Tuto is the prodigal son of Bolivia, a country in which, by class or caste, those above must command. Those below have historically obeyed until they learned to win elections in 2005. For historical memory, it is always necessary to emphasize that when citizens resisted the instructions based on the manual for good citizens, they ended up massacred, dead without names, without German or Jew surnames surviving, and undeserving of portraits for their services to the nation by the Establishment newspapers.
Tuto enters his old age with his friend Raúl Garafulic Lehm, owner of Página Siete, asking that we should not vote for him because Mesa represents the useful vote to beat the MAS. Garafulic says that Tuto is the best, but that he will not win, and in the logic and vital itinerary of Banzer’s heir, what counts is winning and since 2005 he has been dedicated to losing, and losing against the MAS is strictly prohibited.
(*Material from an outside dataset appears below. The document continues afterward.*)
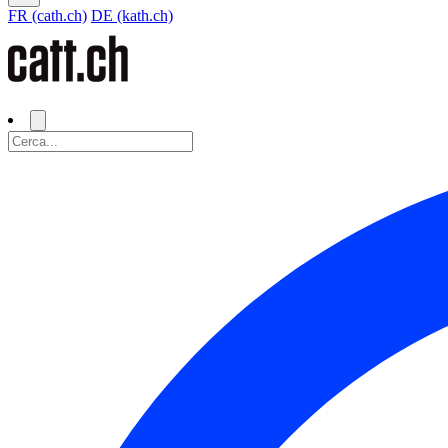
FR (cath.ch)
DE (kath.ch)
This close friend of the United States Embassy has not stopped losing, although he has the consolation of having participated in the successful conspiracy that ousted Evo Morales from the presidency on 10 November 2019.
La Razón publishes a series of articles related to power and the media in Bolivia. The journalist Julio Peñaloza Bretel investigates trajectories of the political sphere with specific weight, as well as the complex and conflictive relationships between public figures and the dominant urban media structure in the country. The basis of this proposal is inspired by the need to remember to combat forgetfulness and ignorance.